When working with data there are sometimes weird and wonderful requirements which must be created in order to get to the desired solution.

In today’s blog post I had a situation where I wanted to get a single row with the highest duration.

This is how I did it below.

In the example below it contains a table which has got the start and end times for data being processed in a Power BI Semantic model.

I wanted to only get the row with the highest duration which has got the value in the Duration of 18500

A screenshot of a computer

Description automatically generated

To do this I used the following PySpark code below.

import pyspark
from pyspark.sql import SparkSession

# #create an app called “OrderByDf”
spark_app = SparkSession.builder.appName('OrderByDf').getOrCreate()

# # create the dataframe
df_dataframe = spark_app.createDataFrame(df)

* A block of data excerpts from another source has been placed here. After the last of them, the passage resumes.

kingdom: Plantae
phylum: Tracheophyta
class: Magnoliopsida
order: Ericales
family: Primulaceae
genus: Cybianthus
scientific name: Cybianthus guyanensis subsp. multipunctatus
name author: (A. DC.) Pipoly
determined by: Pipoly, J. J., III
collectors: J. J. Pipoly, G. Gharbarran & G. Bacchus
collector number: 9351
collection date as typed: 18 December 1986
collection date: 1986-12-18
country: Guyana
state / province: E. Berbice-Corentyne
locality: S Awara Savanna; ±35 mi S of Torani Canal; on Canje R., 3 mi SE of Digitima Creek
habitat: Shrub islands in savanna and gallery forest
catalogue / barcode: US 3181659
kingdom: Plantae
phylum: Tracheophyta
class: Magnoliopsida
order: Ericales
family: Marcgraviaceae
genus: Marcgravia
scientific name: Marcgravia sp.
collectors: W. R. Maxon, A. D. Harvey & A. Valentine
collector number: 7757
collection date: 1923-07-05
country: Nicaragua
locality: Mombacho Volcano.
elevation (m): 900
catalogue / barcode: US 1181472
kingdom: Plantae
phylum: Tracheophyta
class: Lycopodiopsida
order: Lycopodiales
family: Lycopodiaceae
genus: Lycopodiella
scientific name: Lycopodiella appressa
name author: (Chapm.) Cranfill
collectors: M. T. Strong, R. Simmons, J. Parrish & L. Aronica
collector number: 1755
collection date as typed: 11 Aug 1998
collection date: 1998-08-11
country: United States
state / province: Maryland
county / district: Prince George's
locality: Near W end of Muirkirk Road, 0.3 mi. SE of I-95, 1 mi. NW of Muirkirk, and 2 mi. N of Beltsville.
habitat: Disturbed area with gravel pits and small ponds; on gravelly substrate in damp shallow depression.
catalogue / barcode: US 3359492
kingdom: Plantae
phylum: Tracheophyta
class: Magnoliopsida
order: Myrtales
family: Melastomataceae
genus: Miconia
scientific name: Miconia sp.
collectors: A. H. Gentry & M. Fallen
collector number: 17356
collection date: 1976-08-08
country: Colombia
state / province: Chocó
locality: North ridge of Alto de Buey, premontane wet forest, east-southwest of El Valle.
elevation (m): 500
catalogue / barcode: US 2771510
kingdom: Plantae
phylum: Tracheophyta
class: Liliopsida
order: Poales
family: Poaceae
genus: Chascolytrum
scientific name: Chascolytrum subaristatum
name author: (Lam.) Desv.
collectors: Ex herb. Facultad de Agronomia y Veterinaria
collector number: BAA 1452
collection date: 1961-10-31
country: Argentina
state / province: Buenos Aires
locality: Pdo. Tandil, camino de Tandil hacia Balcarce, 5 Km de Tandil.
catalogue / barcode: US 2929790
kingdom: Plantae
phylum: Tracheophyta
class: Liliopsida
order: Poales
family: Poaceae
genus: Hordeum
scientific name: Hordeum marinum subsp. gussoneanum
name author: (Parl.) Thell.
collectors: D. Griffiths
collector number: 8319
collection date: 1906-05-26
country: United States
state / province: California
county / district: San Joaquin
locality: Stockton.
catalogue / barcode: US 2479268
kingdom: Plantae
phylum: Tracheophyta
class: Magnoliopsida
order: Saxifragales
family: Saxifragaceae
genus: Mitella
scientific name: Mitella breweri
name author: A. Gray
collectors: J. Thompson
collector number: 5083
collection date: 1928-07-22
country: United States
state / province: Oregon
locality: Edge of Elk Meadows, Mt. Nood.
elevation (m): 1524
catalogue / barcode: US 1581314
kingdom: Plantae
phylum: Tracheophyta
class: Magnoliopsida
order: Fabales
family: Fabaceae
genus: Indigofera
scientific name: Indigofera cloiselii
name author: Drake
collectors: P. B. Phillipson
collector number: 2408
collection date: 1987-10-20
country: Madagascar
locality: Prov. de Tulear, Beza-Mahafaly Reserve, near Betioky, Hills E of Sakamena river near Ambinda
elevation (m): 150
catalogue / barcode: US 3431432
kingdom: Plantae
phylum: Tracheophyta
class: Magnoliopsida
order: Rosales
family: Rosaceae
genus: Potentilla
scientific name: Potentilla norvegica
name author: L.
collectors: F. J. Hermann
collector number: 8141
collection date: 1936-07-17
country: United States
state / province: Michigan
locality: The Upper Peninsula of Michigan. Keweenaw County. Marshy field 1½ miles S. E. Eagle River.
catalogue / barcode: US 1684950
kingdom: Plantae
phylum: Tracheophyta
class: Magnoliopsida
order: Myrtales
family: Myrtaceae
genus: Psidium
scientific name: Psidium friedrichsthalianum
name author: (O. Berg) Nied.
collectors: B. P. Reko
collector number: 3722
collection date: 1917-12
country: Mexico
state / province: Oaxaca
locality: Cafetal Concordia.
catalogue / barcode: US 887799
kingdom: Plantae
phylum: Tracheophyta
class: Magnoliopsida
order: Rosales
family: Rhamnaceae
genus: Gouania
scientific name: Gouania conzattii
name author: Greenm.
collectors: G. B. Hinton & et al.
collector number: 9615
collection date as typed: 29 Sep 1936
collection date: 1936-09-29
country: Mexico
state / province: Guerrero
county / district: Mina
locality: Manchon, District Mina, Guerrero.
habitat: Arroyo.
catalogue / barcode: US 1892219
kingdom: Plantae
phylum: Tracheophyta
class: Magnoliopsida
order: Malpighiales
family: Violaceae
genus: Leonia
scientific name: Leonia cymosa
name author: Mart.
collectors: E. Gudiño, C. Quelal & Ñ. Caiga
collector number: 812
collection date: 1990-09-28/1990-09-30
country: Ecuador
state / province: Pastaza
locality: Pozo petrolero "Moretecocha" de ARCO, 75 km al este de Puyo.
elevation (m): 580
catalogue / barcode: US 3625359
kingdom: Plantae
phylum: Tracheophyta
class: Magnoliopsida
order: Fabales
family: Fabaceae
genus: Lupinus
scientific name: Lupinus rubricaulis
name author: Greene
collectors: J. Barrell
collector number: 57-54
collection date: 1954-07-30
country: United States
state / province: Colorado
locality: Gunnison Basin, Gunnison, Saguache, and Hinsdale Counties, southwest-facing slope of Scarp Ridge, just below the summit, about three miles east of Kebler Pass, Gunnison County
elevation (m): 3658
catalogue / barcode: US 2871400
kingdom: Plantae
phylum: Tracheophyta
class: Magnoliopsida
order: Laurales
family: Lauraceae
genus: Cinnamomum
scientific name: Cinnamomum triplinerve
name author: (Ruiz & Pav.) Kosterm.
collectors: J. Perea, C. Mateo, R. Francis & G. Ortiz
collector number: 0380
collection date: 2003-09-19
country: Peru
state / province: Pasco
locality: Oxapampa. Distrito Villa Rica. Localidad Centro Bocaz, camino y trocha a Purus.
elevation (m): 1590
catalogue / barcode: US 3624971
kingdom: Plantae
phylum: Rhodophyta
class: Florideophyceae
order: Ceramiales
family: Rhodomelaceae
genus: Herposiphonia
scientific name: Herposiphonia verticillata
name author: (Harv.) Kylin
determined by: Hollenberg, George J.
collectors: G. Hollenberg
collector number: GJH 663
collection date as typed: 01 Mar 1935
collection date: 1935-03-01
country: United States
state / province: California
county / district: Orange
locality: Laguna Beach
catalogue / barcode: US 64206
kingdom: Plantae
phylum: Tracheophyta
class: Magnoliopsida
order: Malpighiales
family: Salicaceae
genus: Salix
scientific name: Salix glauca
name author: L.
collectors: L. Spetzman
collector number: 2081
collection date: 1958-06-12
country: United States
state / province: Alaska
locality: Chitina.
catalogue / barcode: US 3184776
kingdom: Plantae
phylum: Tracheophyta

# Order by Column Name "df_dataframe.ColumnName.desc()"
# Select the Top 1 Value
# If I wanted the top(10), I would change the limit to “limit(10)”
df = df_dataframe.orderBy(df_dataframe.Duration.desc()).limit(1)

#Display Value 
df.show()

I then ran the code in my notebook, and as shown below I got back the single row with the highest duration.

Summary

In this blog post I have shown you how I got the Top 1 row from my dataframe based on my requirements.

I do hope you found this useful, and any comments or suggestions are most welcome for this and any other challenges you are facing when using PySpark notebooks.